Saturday, May 07, 2011

In A Way, Is the United States Becoming Like the Country It Rebelled Against?

In a time of peace, when a country has a large diverse military paired with it is a drive to use it in various non-defense reasons, from threatening other countries to bow to your intent and to directly interfere in the affairs of other countries. This is particularly true for superpowers such as the United States.

I am not opposed to a nation having a solid military system to protect itself from undue aggression. As evidenced in times of disasters the military with its command and rapid response infrastructure to rapidly move and deploy aid as well as provide a framework of civil order.

What concerns me is when a peacetime military is unduly large. As evidenced by Somalia, Panama, Lebanon, Granada and the current Iraq war, politicians have a way of using the military in unjustified ways. We have too many who have not served in the military (or worse who during the Vietnam era used connections to have deferments or homeland service) being too quick to spill the blood of our youth.

I am also concerned with its size not only is a major expense in the national budget but it dominates the budget, and that education, roads, care of seniors, etc suffer significantly in order to pour more money into arms. I am concerned when it is so large that the defense industry is a major factor in the political process.

Since Gorbachev brought a unilateral conclusion to the Cold War, the United States military budget as a percent of the national budget and GDP has continued to grow. And if a large number on Capitol Hill have their way, even more of the national GDP will go into defense.
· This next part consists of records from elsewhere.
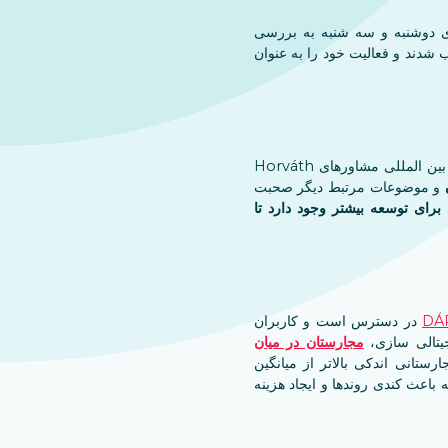
20 کمیته است و این کمیته ها روزهای دوشنبه و سه شنبه به بررسی
ب شدند و فعالیت خود را به عنوان
زولتان تاناش که طی بیش از 25 سال فعالیت حرفهای به عنوان مشاور فناوری اطلاعات و مدیریت در شرکت بین المللی مشاورهای Horváth
و موضوعات مرتبط دیگر صحبت
 برای توسعه بیشتر وجود دارد تا
در دسترس است و کاربران
جیتالی سازی،
مجارستان در میان
رستانی اندکی بالاتر از میانگین
 باعث کندی روندها و ایجاد هزینه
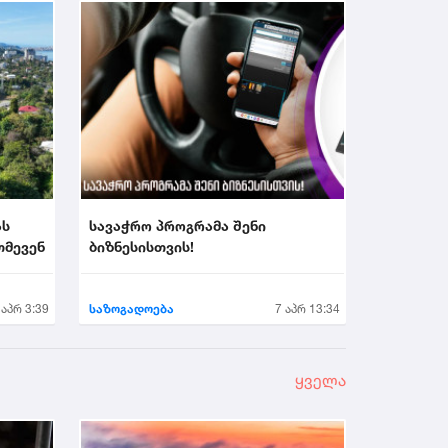
ას
სავაჭრო პროგრამა შენი
თმევენ
ბიზნესისთვის!
 აპრ 3:39
საზოგადოება
7 აპრ 13:34
ყველა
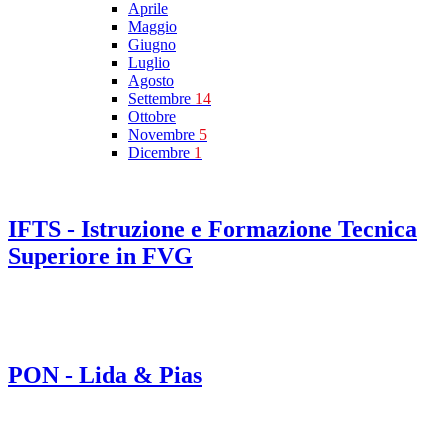
Aprile
Maggio
Giugno
Luglio
Agosto
Settembre
14
Ottobre
Novembre
5
Dicembre
1
IFTS - Istruzione e Formazione Tecnica
Superiore in FVG
PON - Lida & Pias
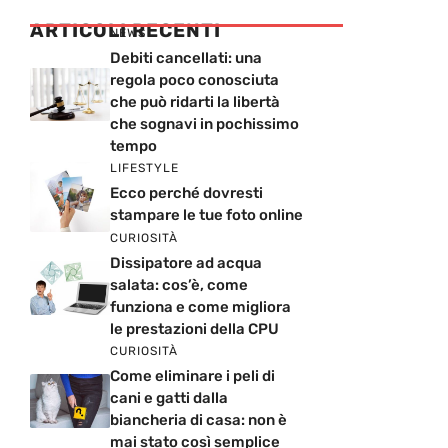
ARTICOLI RECENTI
NEWS
Debiti cancellati: una
regola poco conosciuta
che può ridarti la libertà
che sognavi in pochissimo
tempo
LIFESTYLE
Ecco perché dovresti
stampare le tue foto online
CURIOSITÀ
Dissipatore ad acqua
salata: cos’è, come
funziona e come migliora
le prestazioni della CPU
CURIOSITÀ
Come eliminare i peli di
cani e gatti dalla
biancheria di casa: non è
mai stato così semplice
Draconian cuts are being proposed by Congressmen Paul Ryan and his colleagues across the board except for the military. This is an atrocity. The military needs to be cut even more so than civilian expenses. The current justifications for a strong military, for all other expenses to be slashed to the bone to keep the military strong while the industrial military complex that Eisenhower warned us about (and we have conveniently forgotten) become wealthy is not new. The current arguments and dynamics at play in the United States are the same rationale, arrogance and dynamics that existed in England in the mid 1700s against which this country rebelled. It is unfortunate that in so many ways that as a nation the United States is coming full circle and doing what its founding fathers rebelled against.